Hi everyone,
I’m fairly new to this and have been exploring ways to generate n8n workflows using LLMs for the past couple of days. I’ve learned a few things along the way, but I’d really appreciate your guidance and advice on the best approach.
What I’m Trying to Do
-
Automatically generate n8n workflows in JSON format from prompts or examples.
-
Ideally, handle complex workflows reliably, including structured nodes and properties.

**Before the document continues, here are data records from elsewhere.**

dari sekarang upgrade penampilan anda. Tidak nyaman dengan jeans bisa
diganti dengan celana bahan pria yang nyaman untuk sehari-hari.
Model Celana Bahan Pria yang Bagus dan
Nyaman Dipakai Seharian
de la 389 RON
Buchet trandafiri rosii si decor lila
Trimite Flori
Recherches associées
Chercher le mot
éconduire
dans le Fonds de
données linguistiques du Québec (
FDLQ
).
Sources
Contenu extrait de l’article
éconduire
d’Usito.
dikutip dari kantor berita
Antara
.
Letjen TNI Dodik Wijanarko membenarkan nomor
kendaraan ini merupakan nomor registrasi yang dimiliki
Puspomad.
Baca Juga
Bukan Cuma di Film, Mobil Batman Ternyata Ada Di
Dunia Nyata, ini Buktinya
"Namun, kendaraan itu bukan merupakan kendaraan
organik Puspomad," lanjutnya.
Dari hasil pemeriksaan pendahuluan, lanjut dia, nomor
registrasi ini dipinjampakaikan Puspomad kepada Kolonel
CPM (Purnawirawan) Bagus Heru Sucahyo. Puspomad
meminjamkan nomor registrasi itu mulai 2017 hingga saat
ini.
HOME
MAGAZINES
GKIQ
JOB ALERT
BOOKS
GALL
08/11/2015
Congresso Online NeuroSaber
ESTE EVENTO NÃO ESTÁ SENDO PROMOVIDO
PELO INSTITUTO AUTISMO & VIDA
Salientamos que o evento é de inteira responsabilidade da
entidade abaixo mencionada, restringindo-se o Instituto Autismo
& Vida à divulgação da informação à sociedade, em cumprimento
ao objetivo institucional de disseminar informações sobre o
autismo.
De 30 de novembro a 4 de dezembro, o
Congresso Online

What I’ve Tried / Explored
-
Collected ~270 JSON workflow examples for testing.
-
Fine-tuned smaller subsets (~130 rows) using Meta-Llama-3.1-8B-Instruct-bnb-4bit.
-
Tested various models: distilroberta-base, GPT-2, Unsloth Llama 3.1, Genma, LitGPT.
-
Looked into RAG + embeddings (FAISS, all-mpnet-base-v2) for structured retrieval.
-
Explored schema enforcement and JSON formatting tools.
-
Checked out cloud GPU options (Modal, Colab) and resources.
Challenges
-
Small dataset and JSON schema inconsistencies
-
GPU/memory constraints, can only use google colab free plan right now
-
Paid API usage not feasible for now (testing for company purposes).
-
Even when using ChatGPT, sometimes resposnses are inaccurate or incomplete, so I don’t think any free open-source llm model could be better.

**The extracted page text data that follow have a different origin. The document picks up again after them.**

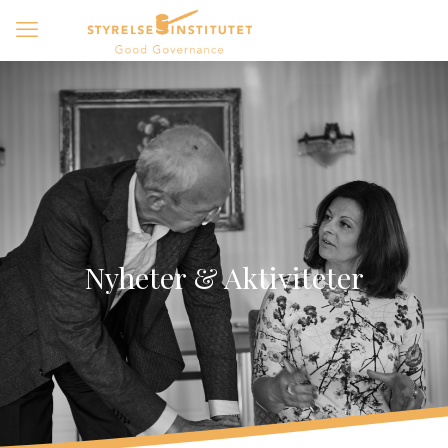
Nyheter & Aktiviteter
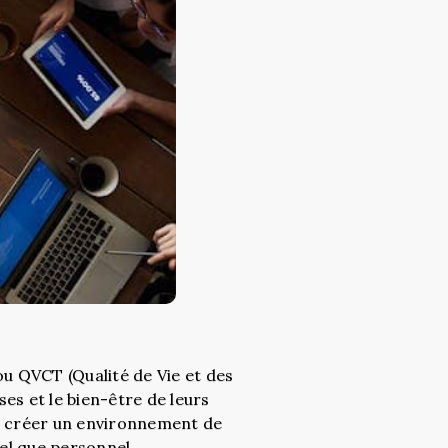
ou QVCT (Qualité de Vie et des
es et le bien-être de leurs
 à créer un environnement de
nel que personnel.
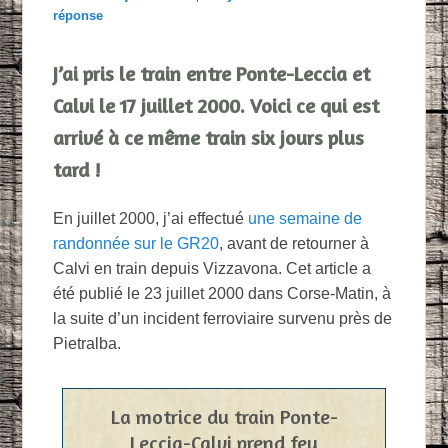
réponse
J’ai pris le train entre Ponte-Leccia et
Calvi le 17 juillet 2000. Voici ce qui est
arrivé à ce même train six jours plus
tard !
En juillet 2000, j’ai effectué
une semaine de
randonnée sur le GR20
, avant de retourner à
Calvi en train depuis Vizzavona. Cet article a
été publié le 23 juillet 2000 dans Corse-Matin, à
la suite d’un incident ferroviaire survenu près de
Pietralba.
La motrice du train Ponte-
Leccia-Calvi prend feu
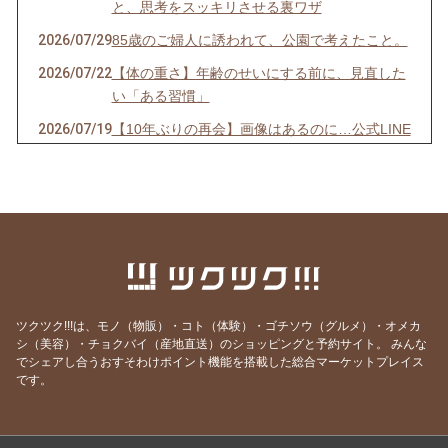
と、思考をスッキリさせる裏ワザ
2026/07/29
85歳のご婦人に誘われて、公園で考えたこと。
2026/07/22
【体の重さ】年齢のせいにする前に、見直した
い「ある習慣」
2026/07/19
【10年ぶりの再会】画像はあるのに…公式LINE
が「ストップ」していませんか？
2026/07/13
【先着10名限定】1回で驚きの立体小顔へ！
「美首・整顔」オンラインモニター募集開始！
2026/07/07
【7/7 7:7】いくつになっても新しい夢を追いか
け、軽やかに挑戦し続ける秘訣
2026/06/29
【映画】誰もが知る「あの人」の映画で、震え
るほど心が動いた理由
ツクツク!!!は、モノ（物販）・コト（体験）・ゴチソウ（グルメ）・オメカ
シ（美容）・チョクバイ（産地直送）のショッピングと予約サイト。
みんな
2026/06/15
【激痛】1週間前から膝裏が痛くて深くしゃが
でシェアし合うおすそわけポイント機能を搭載した総合マーケットプレイス
めない…その場で正座ができるようになった理
です。
由
2026/06/01
動いたから出会えた・出会いに感謝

What I’ve Learned / Observed
-
Lightweight models (Genma, LitGPT) can give step-by-step guidance but struggle with full JSON generation.
-
Fine-tuning on small structured datasets is tricky and resource-intensive.
-
RAG + embeddings can help with retrieval but still don’t generate JSON.
-
Using ChatGPT directly is possible but often requires manual validation and iteration.
My Questions
-
What’s the best approach (paid or high-quality) for generating reliable n8n workflows with LLMs?
-
What’s the best free or open-source approach, if one exists?
-
Any tips for ensuring consistent JSON output or avoiding outdated nodes?
-
Are there ways to reduce manual checking and iteration when generating workflows via LLMs?
Any advice, workflow examples, or tool recommendations would be greatly appreciated!